"Only this afternoon."
"Here?"
"She was here to-day, for a sitting, but I ran across her at Mr. Richter's studio."
"That is where you go to—"
"To model; yes." Then, with great calm, "Mrs. Joyce-Reeves admires my work."
A chastened, pensive, almost deferential, being, who from time to time stole puzzled glances at her ugly duckling turned swan, let herself be shown to her room and smartened for dinner, to which she descended at what seemed to her robust appetite an unconscionably late hour. Here the fame of her son-in-law and the even more disconcerting attentions of the butler combined to make her subjugation complete.
Sweet as was her victory, however, Jean had no wish to see her mother ill at ease, and she rejoiced when Craig exerted himself to entertain this visitor whose subdued, almost shy, manner was so bewilderingly at variance with the forbidding image his fancy had set up. Moreover, he succeeded. If Mrs. Fanshaw's parochial outlook dulled the edge of his choicer quips and anecdotes, his boyish charm, at least, required no footnotes; and before the dinner ended she was bearing her gustful share in the conversation with such largess of detail that a far less imaginative listener than he might reconstruct therefrom the whole social and economic fabric of Shawnee Springs.
To Jean, who in dark moments had longed to forget it utterly, the narrow little town recurred with sharp, unlovely lines.
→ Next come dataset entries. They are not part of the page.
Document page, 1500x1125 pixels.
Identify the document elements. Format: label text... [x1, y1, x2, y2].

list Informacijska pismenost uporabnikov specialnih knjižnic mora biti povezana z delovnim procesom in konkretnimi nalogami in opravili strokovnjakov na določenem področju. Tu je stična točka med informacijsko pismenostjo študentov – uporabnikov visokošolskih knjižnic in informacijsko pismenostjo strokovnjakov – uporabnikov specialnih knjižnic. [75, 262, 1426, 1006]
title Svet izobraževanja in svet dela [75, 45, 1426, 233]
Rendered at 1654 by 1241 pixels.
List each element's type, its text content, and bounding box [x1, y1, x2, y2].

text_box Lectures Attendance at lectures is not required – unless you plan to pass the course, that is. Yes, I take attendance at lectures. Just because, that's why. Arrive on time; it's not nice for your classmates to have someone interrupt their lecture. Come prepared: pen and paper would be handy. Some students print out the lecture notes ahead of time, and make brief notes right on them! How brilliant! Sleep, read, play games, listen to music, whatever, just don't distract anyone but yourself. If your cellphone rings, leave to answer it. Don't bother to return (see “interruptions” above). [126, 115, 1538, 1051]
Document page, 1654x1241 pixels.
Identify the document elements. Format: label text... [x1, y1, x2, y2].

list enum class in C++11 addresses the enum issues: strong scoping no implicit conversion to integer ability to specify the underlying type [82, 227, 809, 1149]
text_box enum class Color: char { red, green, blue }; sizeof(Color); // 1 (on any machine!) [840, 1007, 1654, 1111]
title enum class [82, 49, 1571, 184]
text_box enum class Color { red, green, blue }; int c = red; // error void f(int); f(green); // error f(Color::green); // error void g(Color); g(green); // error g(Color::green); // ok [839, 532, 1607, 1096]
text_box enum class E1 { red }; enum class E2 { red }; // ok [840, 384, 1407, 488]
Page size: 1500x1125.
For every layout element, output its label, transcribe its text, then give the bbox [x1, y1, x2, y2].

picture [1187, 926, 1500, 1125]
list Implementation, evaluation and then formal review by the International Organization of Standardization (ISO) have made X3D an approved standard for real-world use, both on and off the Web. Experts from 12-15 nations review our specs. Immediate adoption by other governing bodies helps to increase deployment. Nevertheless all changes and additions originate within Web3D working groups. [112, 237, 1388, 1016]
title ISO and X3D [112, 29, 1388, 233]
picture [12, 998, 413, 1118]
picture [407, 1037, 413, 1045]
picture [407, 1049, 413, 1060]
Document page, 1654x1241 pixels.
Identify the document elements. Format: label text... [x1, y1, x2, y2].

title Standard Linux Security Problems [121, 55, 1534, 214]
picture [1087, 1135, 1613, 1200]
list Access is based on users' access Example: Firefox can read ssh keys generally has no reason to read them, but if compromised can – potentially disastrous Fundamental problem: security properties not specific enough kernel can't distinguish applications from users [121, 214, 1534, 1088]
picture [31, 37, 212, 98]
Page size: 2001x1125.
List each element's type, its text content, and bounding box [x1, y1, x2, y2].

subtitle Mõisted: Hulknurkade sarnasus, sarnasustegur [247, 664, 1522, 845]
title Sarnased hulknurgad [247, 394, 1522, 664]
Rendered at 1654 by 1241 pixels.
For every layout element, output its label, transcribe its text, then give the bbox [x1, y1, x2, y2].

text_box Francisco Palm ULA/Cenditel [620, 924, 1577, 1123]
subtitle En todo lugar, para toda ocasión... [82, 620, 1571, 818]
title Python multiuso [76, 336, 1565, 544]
Forget it! She could as easily forget that this was her mother. Flout it as she would, it yet stood closer to her than any spot on earth. Its censure and its respect were neither despicable; her rehabilitation in its purblind eyes was a thing desirable above all other ambitions. Then, presently, in this hour when she craved such justification deepest, its possibility, even its certainty, came to her. She had slipped away to answer one of the more imperative letters which Craig's detestation of affairs left to her, and as she mused a moment over her finished task, the drift of Mrs. Fanshaw's monologue in the room beyond penetrated her revery.
She was talking, as Jean had heard her talk times innumerable, with endless variations upon a single theme. But the burden of her laud was no longer Amelia! Now it was Jean—her childish spirit, her school-time precocity, her early love of shaping things in clay, her promise, her beauty, her future—Jean, always Jean! And as the girl at the desk drank it in thirstily, she foresaw the end. Signs there had been already that Amelia was wavering on her pedestal—her husband and her husband's family, the proud Fargos, had impaired her sainthood; and now in the tireless, fatuous, sweet refrain, Jean read her own elevation to the vacant niche. Hot tears blinded her. It might not be her noblest compensation; but it was the dearest.
If Mrs. Fanshaw's coming marked the dawn of another day in Jean's spirit, its effect on her external welfare was less happy. Her relations with Julie were beyond question altered, though precisely where the difference lay was not easy to detect. Intuition, rather than any overt act or word of Mrs. Van Ostade's, told her this, for their surface intercourse went on much as before; but, elusive and volatile as this changed atmosphere was, she nevertheless knew it for something real, alert, and vaguely hostile. Yet this aloofness, if aloofness it could be called, was so bound up in Julie's propaganda on behalf of Craig's career that Jean took it for a not unnatural jealousy.